Artık death'ün İngilizce içindeki anlamı hakkında daha fazla bilgi sahibi olduğunuza göre, seçilen örnekler aracılığıyla bunların nasıl kullanılacağını ve nasıl yapılacağını öğrenebilirsiniz. onları okuyun. Ve önerdiğimiz ilgili kelimeleri öğrenmeyi unutmayın. Web sitemiz sürekli olarak yeni kelimeler ve yeni örneklerle güncellenmektedir, böylece bilmediğiniz diğer kelimelerin anlamlarını İngilizce içinde arayabilirsiniz.

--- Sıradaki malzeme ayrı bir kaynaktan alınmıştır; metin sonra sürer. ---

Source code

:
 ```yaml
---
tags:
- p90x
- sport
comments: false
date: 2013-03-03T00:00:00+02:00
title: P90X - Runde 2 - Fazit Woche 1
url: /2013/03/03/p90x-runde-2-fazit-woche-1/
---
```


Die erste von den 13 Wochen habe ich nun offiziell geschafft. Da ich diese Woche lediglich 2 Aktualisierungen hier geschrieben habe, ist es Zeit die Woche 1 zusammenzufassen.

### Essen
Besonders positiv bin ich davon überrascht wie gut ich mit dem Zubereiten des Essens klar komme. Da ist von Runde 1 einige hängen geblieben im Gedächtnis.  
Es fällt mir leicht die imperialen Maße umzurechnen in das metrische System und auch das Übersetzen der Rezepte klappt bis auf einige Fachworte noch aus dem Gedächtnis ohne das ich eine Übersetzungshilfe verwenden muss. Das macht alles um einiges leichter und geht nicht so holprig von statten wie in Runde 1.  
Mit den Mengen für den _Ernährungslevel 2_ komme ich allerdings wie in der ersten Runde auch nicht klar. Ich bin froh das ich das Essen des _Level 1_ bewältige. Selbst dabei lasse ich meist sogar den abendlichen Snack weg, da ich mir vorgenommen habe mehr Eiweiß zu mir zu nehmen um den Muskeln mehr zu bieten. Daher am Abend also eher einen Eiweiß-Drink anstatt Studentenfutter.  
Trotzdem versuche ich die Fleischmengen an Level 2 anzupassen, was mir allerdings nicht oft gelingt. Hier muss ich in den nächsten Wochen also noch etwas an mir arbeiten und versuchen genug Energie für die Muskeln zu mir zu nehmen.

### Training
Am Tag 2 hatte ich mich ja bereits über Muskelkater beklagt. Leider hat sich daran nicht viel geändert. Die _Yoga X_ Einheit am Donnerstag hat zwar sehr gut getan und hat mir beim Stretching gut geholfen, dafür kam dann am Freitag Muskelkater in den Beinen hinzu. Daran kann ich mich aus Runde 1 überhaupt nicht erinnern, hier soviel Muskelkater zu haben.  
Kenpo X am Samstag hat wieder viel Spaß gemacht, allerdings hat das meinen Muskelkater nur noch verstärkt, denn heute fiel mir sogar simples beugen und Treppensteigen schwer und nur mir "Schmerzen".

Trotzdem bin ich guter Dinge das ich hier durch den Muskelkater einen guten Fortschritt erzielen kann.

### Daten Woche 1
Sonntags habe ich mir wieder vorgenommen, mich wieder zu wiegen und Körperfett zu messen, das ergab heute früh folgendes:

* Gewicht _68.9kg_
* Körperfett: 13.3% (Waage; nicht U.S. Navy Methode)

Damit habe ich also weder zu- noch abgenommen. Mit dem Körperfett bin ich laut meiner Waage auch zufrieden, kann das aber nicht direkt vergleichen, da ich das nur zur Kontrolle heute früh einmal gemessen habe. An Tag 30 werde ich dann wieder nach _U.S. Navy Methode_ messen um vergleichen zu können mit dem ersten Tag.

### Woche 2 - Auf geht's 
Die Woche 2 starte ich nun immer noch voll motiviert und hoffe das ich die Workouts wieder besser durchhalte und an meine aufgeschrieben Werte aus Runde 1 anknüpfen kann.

death ile ilgili kelimeler

İngilizce hakkında bilginiz var mı

İngilizce, İngiltere'ye göç eden ve 1400 yılı aşkın bir süre içinde gelişen Germen kabilelerinden gelmektedir. İngilizce, Çince ve İspanyolca'dan sonra dünyada en çok konuşulan üçüncü dildir. En çok öğrenilen ikinci dildir. ve yaklaşık 60 egemen ülkenin resmi dilidir.Bu dil, ikinci ve yabancı dil olarak anadili konuşanlardan daha fazla sayıda konuşmacıya sahiptir.İngilizce aynı zamanda Birleşmiş Milletler, Avrupa Birliği ve diğer birçok uluslararası kuruluşun ortak resmi dilidir. ve bölgesel organizasyonlar. Günümüzde dünyanın her yerindeki İngilizce konuşanlar nispeten kolaylıkla iletişim kurabiliyor.